There are Two Paths to Enlightenment


There are two paths to enlightenment: the ascetic and the ecstatic.

The ascetic way is the renunciation associated with hermits, monks, and priests who practice fasting, isolation, and celibacy to renounce the world's attachments. Through self-denial, the ascetics ween themselves from material pleasures like food, sex, drugs, etc. and by starving desire, they suffocate the ego and achieve liberation. The ascetics renounce family, friends, and work, retreating to caves, monasteries and priesthoods.

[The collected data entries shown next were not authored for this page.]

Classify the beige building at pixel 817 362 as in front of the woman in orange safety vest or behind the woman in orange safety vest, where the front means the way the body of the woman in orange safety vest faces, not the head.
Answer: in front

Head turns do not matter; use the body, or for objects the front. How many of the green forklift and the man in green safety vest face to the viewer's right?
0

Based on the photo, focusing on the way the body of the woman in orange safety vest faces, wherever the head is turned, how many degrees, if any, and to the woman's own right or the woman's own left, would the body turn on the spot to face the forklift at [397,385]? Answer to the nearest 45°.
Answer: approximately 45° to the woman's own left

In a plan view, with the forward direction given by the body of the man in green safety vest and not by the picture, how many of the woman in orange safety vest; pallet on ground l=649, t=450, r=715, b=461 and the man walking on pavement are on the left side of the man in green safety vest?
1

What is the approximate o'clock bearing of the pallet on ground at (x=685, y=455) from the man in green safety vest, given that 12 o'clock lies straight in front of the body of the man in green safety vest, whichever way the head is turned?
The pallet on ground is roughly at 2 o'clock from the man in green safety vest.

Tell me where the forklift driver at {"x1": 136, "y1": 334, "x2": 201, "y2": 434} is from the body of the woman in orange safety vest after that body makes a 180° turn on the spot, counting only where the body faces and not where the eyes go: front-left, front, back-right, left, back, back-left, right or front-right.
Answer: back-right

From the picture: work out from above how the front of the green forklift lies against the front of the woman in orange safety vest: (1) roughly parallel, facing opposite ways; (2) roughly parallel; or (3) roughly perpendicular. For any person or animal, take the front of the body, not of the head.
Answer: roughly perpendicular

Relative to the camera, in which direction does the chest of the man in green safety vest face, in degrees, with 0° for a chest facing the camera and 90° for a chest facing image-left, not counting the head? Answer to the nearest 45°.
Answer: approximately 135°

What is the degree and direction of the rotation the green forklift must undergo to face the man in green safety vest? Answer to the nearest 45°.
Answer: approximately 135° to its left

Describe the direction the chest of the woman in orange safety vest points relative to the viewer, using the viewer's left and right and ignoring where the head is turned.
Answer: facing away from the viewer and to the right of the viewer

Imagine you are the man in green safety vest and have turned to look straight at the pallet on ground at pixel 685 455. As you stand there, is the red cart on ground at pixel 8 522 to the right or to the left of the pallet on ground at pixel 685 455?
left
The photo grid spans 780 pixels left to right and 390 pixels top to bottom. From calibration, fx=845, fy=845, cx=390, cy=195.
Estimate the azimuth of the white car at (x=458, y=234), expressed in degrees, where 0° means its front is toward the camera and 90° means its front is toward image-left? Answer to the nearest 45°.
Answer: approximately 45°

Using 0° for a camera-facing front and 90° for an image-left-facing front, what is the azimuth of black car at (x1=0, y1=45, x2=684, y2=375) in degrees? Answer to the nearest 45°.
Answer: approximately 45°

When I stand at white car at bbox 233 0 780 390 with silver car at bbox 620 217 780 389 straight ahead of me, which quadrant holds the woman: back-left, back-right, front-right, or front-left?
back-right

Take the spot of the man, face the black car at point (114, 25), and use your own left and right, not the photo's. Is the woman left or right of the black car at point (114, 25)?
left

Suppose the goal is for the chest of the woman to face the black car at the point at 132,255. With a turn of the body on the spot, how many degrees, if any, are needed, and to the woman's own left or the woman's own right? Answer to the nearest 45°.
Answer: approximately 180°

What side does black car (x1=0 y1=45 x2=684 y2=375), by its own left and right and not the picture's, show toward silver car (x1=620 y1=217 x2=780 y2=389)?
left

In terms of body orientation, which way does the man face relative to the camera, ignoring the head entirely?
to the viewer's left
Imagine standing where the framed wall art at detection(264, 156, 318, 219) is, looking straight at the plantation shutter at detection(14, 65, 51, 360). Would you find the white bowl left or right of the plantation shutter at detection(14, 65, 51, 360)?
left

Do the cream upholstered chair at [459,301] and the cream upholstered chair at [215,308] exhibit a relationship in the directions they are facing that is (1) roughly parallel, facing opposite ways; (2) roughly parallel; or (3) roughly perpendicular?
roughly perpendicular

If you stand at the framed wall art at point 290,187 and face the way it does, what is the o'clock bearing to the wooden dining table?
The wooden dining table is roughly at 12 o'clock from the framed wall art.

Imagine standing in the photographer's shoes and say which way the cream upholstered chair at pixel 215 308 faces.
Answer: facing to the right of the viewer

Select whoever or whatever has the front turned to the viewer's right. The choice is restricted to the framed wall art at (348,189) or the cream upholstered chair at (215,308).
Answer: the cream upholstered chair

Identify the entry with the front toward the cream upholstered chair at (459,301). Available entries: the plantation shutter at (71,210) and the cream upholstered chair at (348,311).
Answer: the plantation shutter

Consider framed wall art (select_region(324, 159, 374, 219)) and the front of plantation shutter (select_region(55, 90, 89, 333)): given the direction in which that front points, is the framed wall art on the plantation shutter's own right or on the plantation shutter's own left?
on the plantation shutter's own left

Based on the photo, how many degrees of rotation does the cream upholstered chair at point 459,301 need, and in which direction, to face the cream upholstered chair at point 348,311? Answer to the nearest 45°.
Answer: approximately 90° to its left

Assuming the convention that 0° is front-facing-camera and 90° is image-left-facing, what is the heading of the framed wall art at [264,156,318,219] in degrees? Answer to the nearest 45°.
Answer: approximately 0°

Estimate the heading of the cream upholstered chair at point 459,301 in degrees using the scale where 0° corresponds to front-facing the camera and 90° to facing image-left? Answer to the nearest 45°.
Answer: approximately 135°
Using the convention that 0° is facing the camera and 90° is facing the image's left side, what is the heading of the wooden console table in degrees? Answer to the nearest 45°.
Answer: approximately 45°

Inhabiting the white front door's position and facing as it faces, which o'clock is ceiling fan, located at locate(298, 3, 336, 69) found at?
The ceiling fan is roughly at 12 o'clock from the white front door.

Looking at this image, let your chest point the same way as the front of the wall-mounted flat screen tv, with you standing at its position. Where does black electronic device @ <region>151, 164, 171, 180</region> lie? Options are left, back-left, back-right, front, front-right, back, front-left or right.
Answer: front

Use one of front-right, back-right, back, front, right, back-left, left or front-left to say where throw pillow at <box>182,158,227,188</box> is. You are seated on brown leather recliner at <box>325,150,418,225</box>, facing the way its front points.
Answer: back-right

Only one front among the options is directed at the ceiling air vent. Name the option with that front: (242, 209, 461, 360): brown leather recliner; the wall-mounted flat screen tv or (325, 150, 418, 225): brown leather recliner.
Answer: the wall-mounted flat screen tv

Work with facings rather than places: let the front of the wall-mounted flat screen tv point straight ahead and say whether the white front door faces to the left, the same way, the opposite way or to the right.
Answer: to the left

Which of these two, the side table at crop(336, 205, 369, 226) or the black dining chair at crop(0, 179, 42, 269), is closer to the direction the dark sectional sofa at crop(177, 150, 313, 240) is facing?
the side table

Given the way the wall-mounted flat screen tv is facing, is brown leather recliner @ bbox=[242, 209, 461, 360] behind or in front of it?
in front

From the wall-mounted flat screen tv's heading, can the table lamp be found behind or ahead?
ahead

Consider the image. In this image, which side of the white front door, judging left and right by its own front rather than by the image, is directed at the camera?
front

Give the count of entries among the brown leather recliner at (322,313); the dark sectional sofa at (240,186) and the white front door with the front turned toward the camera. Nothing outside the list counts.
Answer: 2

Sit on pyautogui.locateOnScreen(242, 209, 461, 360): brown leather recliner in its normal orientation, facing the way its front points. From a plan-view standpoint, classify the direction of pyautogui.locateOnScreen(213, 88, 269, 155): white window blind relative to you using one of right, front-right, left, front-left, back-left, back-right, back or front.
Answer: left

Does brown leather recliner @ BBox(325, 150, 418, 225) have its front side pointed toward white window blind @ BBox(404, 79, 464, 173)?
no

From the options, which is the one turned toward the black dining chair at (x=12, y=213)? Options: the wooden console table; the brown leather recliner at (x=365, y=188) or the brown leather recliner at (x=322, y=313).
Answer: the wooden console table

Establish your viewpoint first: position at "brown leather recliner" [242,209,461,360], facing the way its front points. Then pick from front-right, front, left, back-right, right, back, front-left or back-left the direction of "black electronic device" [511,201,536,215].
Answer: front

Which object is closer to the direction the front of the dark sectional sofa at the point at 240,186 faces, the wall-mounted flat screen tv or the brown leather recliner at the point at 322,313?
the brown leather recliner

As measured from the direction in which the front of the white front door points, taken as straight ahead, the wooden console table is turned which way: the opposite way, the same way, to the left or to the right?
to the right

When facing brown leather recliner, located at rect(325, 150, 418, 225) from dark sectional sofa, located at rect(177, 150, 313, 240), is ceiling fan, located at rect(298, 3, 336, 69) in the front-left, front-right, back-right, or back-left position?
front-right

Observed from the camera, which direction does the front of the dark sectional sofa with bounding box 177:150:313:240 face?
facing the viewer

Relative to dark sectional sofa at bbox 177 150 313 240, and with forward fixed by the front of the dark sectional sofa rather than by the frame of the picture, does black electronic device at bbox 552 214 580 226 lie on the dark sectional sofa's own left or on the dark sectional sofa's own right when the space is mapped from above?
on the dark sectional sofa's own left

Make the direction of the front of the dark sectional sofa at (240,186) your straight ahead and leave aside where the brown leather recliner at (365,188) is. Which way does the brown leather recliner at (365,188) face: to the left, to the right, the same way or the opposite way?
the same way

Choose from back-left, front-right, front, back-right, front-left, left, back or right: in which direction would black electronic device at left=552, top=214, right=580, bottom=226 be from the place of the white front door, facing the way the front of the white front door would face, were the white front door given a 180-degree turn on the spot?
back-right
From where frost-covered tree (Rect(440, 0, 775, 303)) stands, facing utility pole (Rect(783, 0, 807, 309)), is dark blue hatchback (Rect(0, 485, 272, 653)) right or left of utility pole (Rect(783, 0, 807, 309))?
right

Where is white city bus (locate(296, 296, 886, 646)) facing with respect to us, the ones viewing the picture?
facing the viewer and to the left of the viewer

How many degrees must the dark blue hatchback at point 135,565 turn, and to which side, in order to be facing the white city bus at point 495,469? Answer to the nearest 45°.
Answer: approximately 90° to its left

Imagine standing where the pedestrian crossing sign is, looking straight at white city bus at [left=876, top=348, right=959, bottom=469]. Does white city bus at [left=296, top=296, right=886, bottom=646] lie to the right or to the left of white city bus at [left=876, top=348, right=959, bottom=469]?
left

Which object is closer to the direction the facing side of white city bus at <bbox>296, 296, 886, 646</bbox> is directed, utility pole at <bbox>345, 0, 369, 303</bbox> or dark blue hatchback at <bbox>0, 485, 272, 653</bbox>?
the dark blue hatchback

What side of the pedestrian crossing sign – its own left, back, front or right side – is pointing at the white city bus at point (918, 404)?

But the ecstatic path is more accessible to modern people who wish to engage in family life, the social sphere, and the world of work. The ecstatic way does not ask us to renounce anything, but instead asks us to embrace everything, everyone, and every moment as supremely divine. The ecstatics invite us to discover divinity in every breath, every thought, every movement of pleasure and pain. Ecstacy is not hedonism--it does not mean enslaving ourselves to desire. Rather, the ecstatic way permits us to enjoy the fruits of the world, but to do so with full awareness of the divine nature of the fruit. In ecstatic practice, we use food, sex, and mind-altering substances to experience the divine, and not just to satisfy cravings. We then work in the world without attachment to the result, but for the joy of the work itself. We're allowed to engage in loving relationships with friends, family, and lovers while recognizing their divinity.

Though we can't all retreat to a mountaintop to renounce the world, pretty much any of us can pause to mindfully embrace the myriad sensations of daily life as a divine symphony of creative ecstasy. So don't fear that spirituality is a retreat from the world when it can and should be a joyful embrace of it.